Belgique

Croquis de justice : chômage et massage ne font pas toujours bon ménage

L’audience peut reprendre, avec une affaire qui oppose l’Onem à Estelle (prénom d’emprunt). Son avocate, plutôt jeune, résume son cas : Estelle conteste une décision de l’Onem qui l’a exclue du bénéfice des allocations. En 2016, alors qu’elle est au chômage complet, Estelle se lance dans une activité accessoire de massage et bien-être en tant qu’indépendante complémentaire. Une activité qu’elle pratique, plaide son avocate, soit avant 7 h 00 du matin, soit après 18 h 00, soit le week-end. À peine quelques massages par semaine. Cette activité est autorisée par l’Onem, ajoute le conseil d’Estelle. Puis, à l’arrivée du Covid, Estelle y met un terme. Estelle, assise derrière son avocate, toute de vert vêtue, lunette sur le nez et petit sourire aux lèvres, acquiesce. L’avocate conclut en demandant l’annulation de l’exclusion ainsi que de la sanction qui a suivi, puisque l’Onem avait donné son autorisation à cette activité accessoire.

Agenda falsifié

L’avocate de l’Onem n’a pas la même lecture du dossier. “Les horaires de Madame n’étaient pas compatibles avec le chômage (le demandeur d’emploi doit être libre en journée pour sa recherche d’emploi, NdlR). Sur son site web, il était possible de réserver un massage de 11 h 00 à 17 h 30, plusieurs jours par semaine. Elle a travaillé sur deux sites différents. Elle a publié beaucoup d’informations sur Facebook, et même des photos de voyages à l’étranger qu’elle n’avait pas signalés à l’Onem, alors qu’elle doit le faire”, lâche l’avocate en direction d’Estelle, l’air de dire : faut faire attention à ce qu’on poste sur les réseaux sociaux.

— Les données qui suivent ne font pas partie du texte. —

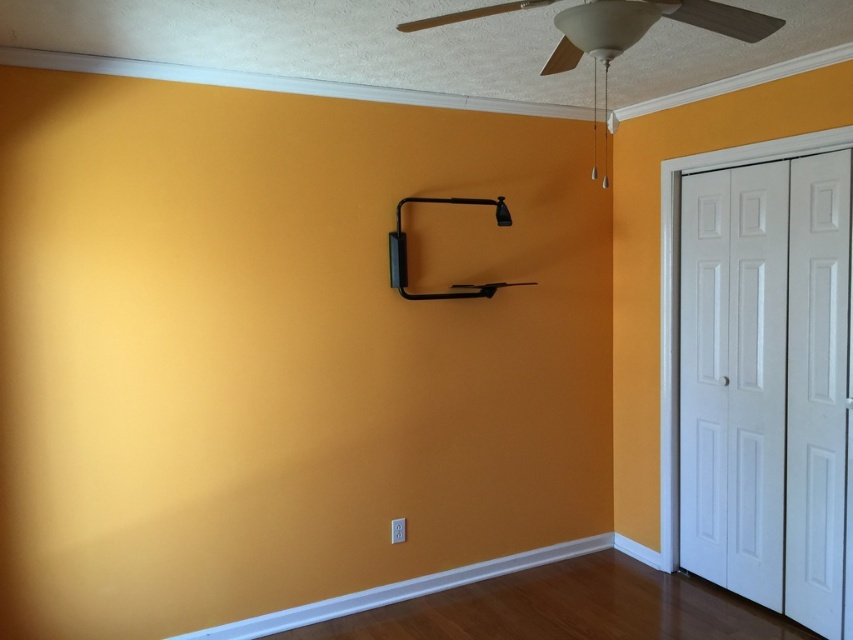
You are standing in the room and want to reach the white matte ceiling fan at upper center to adjust its blades. Considering your height is 5 feet, do you think you can reach it without any tools?

The white matte ceiling fan at upper center is 5.69 feet away from the viewer. Since your height is 5 feet, you cannot reach it without a ladder or other tool.

You are an interior designer planning to install a new wall fixture. You need to ensure it doesn not interfere with the existing white smooth baseboard at lower center. What are the coordinates of the baseboard to avoid?

The white smooth baseboard at lower center is located at coordinates [398,589], so you should avoid placing the new fixture near this point to prevent interference.

You are standing in the room and want to hang a picture frame between the white matte ceiling fan at upper center and the white smooth baseboard at lower center. Which object should you place the frame closer to if you want it to be at the same height as the taller object?

The white matte ceiling fan at upper center is taller than the white smooth baseboard at lower center. Therefore, to place the picture frame at the same height as the taller object, you should position it closer to the white matte ceiling fan at upper center.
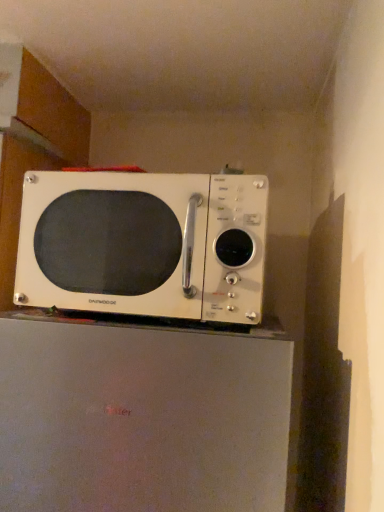
Describe the element at coordinates (144, 244) in the screenshot. I see `white matte microwave at upper center` at that location.

Where is `white matte microwave at upper center`? The width and height of the screenshot is (384, 512). white matte microwave at upper center is located at coordinates click(144, 244).

Describe the element at coordinates (141, 418) in the screenshot. Image resolution: width=384 pixels, height=512 pixels. I see `white matte microwave at upper center` at that location.

This screenshot has width=384, height=512. In order to click on white matte microwave at upper center in this screenshot , I will do `click(141, 418)`.

Identify the location of white matte microwave at upper center. This screenshot has height=512, width=384. (144, 244).

Considering the positions of objects white matte microwave at upper center and white matte microwave at upper center in the image provided, who is more to the left, white matte microwave at upper center or white matte microwave at upper center?

Positioned to the left is white matte microwave at upper center.

From the picture: Between white matte microwave at upper center and white matte microwave at upper center, which one is positioned in front?

white matte microwave at upper center is in front.

Considering the positions of point (38, 465) and point (132, 306), is point (38, 465) closer or farther from the camera than point (132, 306)?

Point (38, 465) is positioned closer to the camera compared to point (132, 306).

Based on the photo, from the image's perspective, is white matte microwave at upper center over white matte microwave at upper center?

No, from the image's perspective, white matte microwave at upper center is not on top of white matte microwave at upper center.

From a real-world perspective, between white matte microwave at upper center and white matte microwave at upper center, who is vertically lower?

In real-world perspective, white matte microwave at upper center is lower.

Consider the image. Which object is thinner, white matte microwave at upper center or white matte microwave at upper center?

With smaller width is white matte microwave at upper center.

In terms of height, does white matte microwave at upper center look taller or shorter compared to white matte microwave at upper center?

Clearly, white matte microwave at upper center is taller compared to white matte microwave at upper center.

Which of these two, white matte microwave at upper center or white matte microwave at upper center, is bigger?

Bigger between the two is white matte microwave at upper center.

Which is correct: white matte microwave at upper center is inside white matte microwave at upper center, or outside of it?

white matte microwave at upper center cannot be found inside white matte microwave at upper center.

Is white matte microwave at upper center next to white matte microwave at upper center and touching it?

white matte microwave at upper center and white matte microwave at upper center are clearly separated.

Is white matte microwave at upper center facing away from white matte microwave at upper center?

No, white matte microwave at upper center is not facing away from white matte microwave at upper center.

Can you tell me how much white matte microwave at upper center and white matte microwave at upper center differ in facing direction?

The angle between the facing direction of white matte microwave at upper center and the facing direction of white matte microwave at upper center is 2.64 degrees.

What are the coordinates of `microwave oven that is on the right side of white matte microwave at upper center` in the screenshot? It's located at (144, 244).

Considering the positions of objects white matte microwave at upper center and white matte microwave at upper center in the image provided, who is more to the left, white matte microwave at upper center or white matte microwave at upper center?

white matte microwave at upper center is more to the left.

Considering the relative positions of white matte microwave at upper center and white matte microwave at upper center in the image provided, is white matte microwave at upper center in front of white matte microwave at upper center?

No, white matte microwave at upper center is further to the viewer.

Is point (74, 250) closer to camera compared to point (269, 367)?

No, it is behind (269, 367).

From the image's perspective, who appears lower, white matte microwave at upper center or white matte microwave at upper center?

white matte microwave at upper center, from the image's perspective.

From a real-world perspective, is white matte microwave at upper center physically located above or below white matte microwave at upper center?

In terms of real-world spatial position, white matte microwave at upper center is above white matte microwave at upper center.

Is white matte microwave at upper center wider than white matte microwave at upper center?

No, white matte microwave at upper center is not wider than white matte microwave at upper center.

Considering the sizes of white matte microwave at upper center and white matte microwave at upper center in the image, is white matte microwave at upper center taller or shorter than white matte microwave at upper center?

white matte microwave at upper center is shorter than white matte microwave at upper center.

Can you confirm if white matte microwave at upper center is bigger than white matte microwave at upper center?

Actually, white matte microwave at upper center might be smaller than white matte microwave at upper center.

Do you think white matte microwave at upper center is within white matte microwave at upper center, or outside of it?

The correct answer is: outside.

Is white matte microwave at upper center directly adjacent to white matte microwave at upper center?

No, white matte microwave at upper center is not next to white matte microwave at upper center.

Based on the photo, does white matte microwave at upper center turn towards white matte microwave at upper center?

No, white matte microwave at upper center does not turn towards white matte microwave at upper center.

How different are the orientations of white matte microwave at upper center and white matte microwave at upper center in degrees?

The angular difference between white matte microwave at upper center and white matte microwave at upper center is 2.64 degrees.

Find the location of `appliance below the white matte microwave at upper center (from the image's perspective)`. appliance below the white matte microwave at upper center (from the image's perspective) is located at coordinates (141, 418).

The width and height of the screenshot is (384, 512). Find the location of `microwave oven above the white matte microwave at upper center (from the image's perspective)`. microwave oven above the white matte microwave at upper center (from the image's perspective) is located at coordinates (144, 244).

At what (x,y) coordinates should I click in order to perform the action: click on microwave oven behind the white matte microwave at upper center. Please return your answer as a coordinate pair (x, y). Looking at the image, I should click on (144, 244).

Plus grave, reprend celle qui défend les intérêts de l’Onem, Estelle a falsifié son agenda pour que l’activité rentre dans les balises fixées par l’Onem. “Lors de son audition, elle l’a reconnu. Bref, son activité n’était plus accessoire.”

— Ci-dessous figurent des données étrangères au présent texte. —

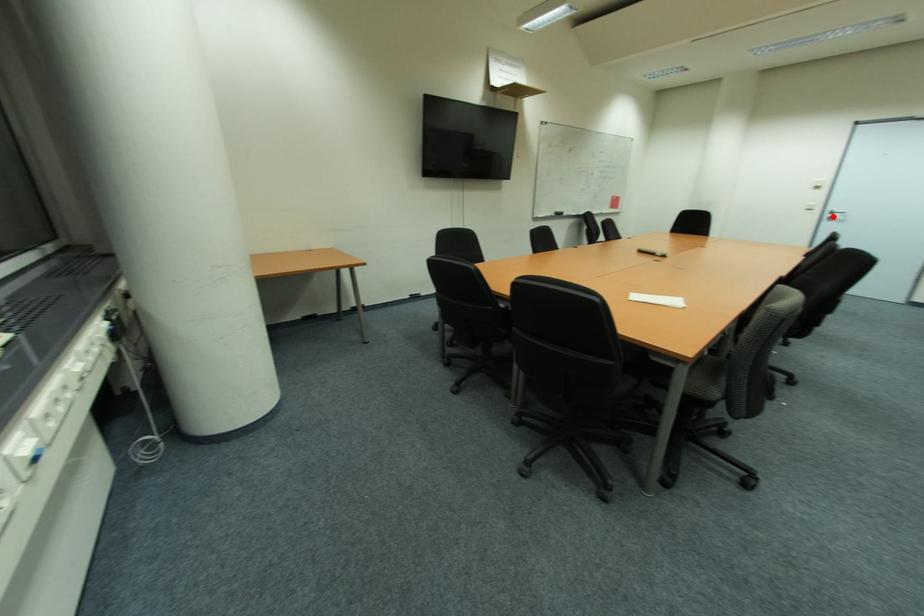
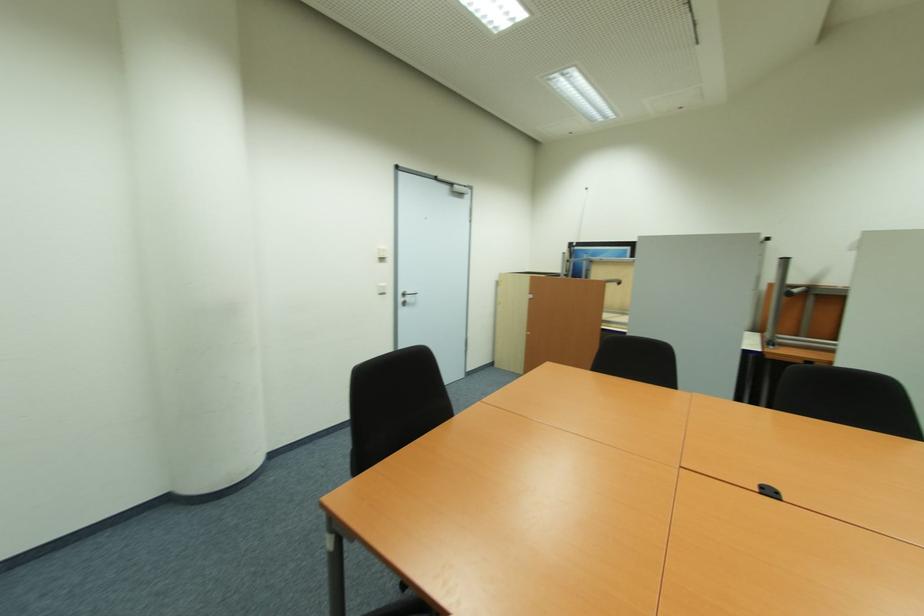
Locate, in the second image, the point that corresponds to the highlighted location in the first image.

(405, 300)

La juge demande à Estelle si elle veut ajouter quelque chose mais celle-ci garde le silence.

Des revenus multipliés par quatre

Intervient alors l’auditorat du travail, qui livre son analyse de la situation. “Je suis d’accord avec la décision de l’Onem, indique d’emblée celle qui représente le ministère public, sauf pour la sanction car Madame a déjà été sanctionnée pénalement pour ces faits. Elle a fait une médiation pénale et a réalisé des travaux d’intérêt général.” Pour ce qui est de l’exclusion du chômage, par contre, l’auditorat partage l’avis de l’Onem. Elle rappelle que l’enquête a montré que l’activité d’Estelle était plus importante qu’une activité accessoire. La masseuse l’exerçait d’ailleurs en partie dans un espace de coworking qu’elle a créé et où travaillait en journée. Puis elle a ouvert un centre de bien-être ailleurs, pour lequel elle a cherché une associée. Et puis elle a falsifié son agenda.

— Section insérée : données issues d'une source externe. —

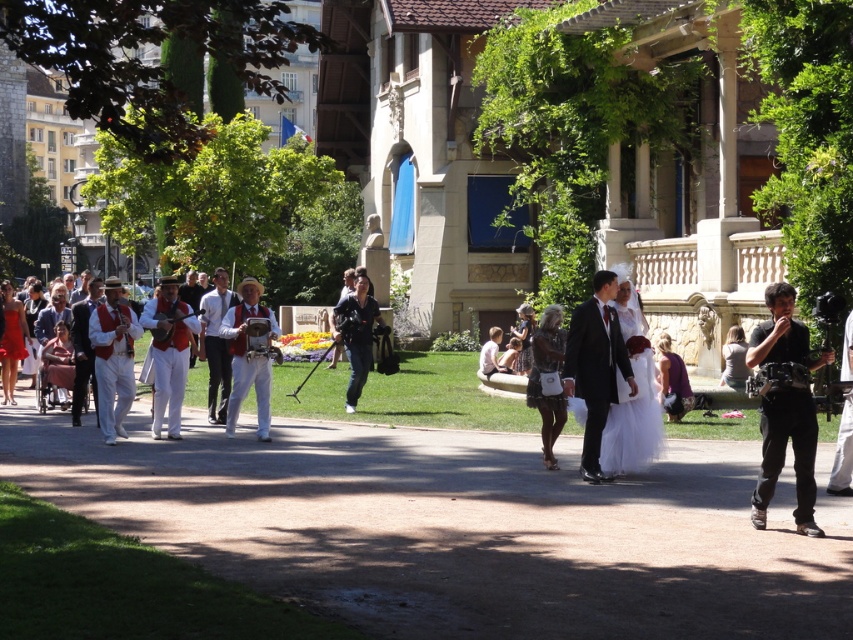
Question: From the image, what is the correct spatial relationship of brown gravel path at center in relation to matte red dress at lower left?

Choices:
 (A) left
 (B) right

Answer: (B)

Question: Which object is positioned closest to the matte pink dress at left?

Choices:
 (A) white cotton shirt at center
 (B) matte black dress at lower right

Answer: (A)

Question: Which object is closer to the camera taking this photo?

Choices:
 (A) white cotton pants at center
 (B) matte pink dress at left
 (C) white satin dress at center
 (D) matte white dress at center

Answer: (C)

Question: Does purple satin dress at center come in front of matte black dress at lower right?

Choices:
 (A) yes
 (B) no

Answer: (A)

Question: Is white cotton pants at left positioned behind matte black suit at center?

Choices:
 (A) yes
 (B) no

Answer: (B)

Question: Which of these objects is positioned farthest from the matte pink dress at left?

Choices:
 (A) black matte camera at right
 (B) white cotton pants at left
 (C) white satin dress at center

Answer: (A)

Le dossier d’Estelle apparaît bien chargé. L’auditorat revient à la charge : en trois ans, les revenus d’Estelle ont quadruplé, “ce n’est pas possible en travaillant seulement le soir”. “Et après, elle vient dire qu’elle était de bonne foi, alors que l’Onem avait précisé ce qu’elle pouvait faire ou pas…” En conclusion, l’auditorat appuie la décision prise par l’Onem car l’activité était plus qu’accessoire et les horaires prévus, largement dépassés.

Estelle ne sait pas quoi ajouter pour sa défense, si ce n’est qu’avec le Covid, son activité de bien-être s’est malheureusement arrêtée. Son avocate n’a plus rien à demander non plus, si ce n’est, à titre subsidiaire, un étalement du remboursement des allocations de chômage indûment perçues. Estelle sera bientôt fixée.